Pick out each line below containing "file".

▼

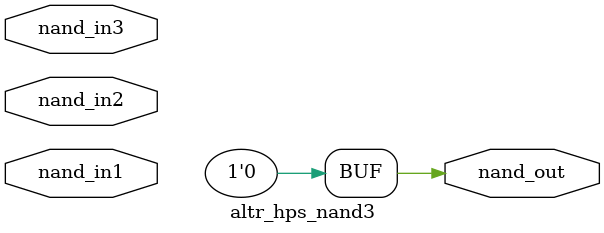
<source format=v>
module altr_hps_nand3(	// file.cleaned.mlir:2:3
  input  nand_in1,	// file.cleaned.mlir:2:32
         nand_in2,	// file.cleaned.mlir:2:51
         nand_in3,	// file.cleaned.mlir:2:70
  output nand_out	// file.cleaned.mlir:2:90
);

  assign nand_out = 1'h0;	// file.cleaned.mlir:3:14, :4:5
endmodule


</source>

▲

__Exercise result__:
module altr_hps_nand3(	// file.cleaned.mlir:2:3
  input  nand_in1,	// file.cleaned.mlir:2:32
         nand_in2,	// file.cleaned.mlir:2:51
         nand_in3,	// file.cleaned.mlir:2:70
  output nand_out	// file.cleaned.mlir:2:90
  assign nand_out = 1'h0;	// file.cleaned.mlir:3:14, :4:5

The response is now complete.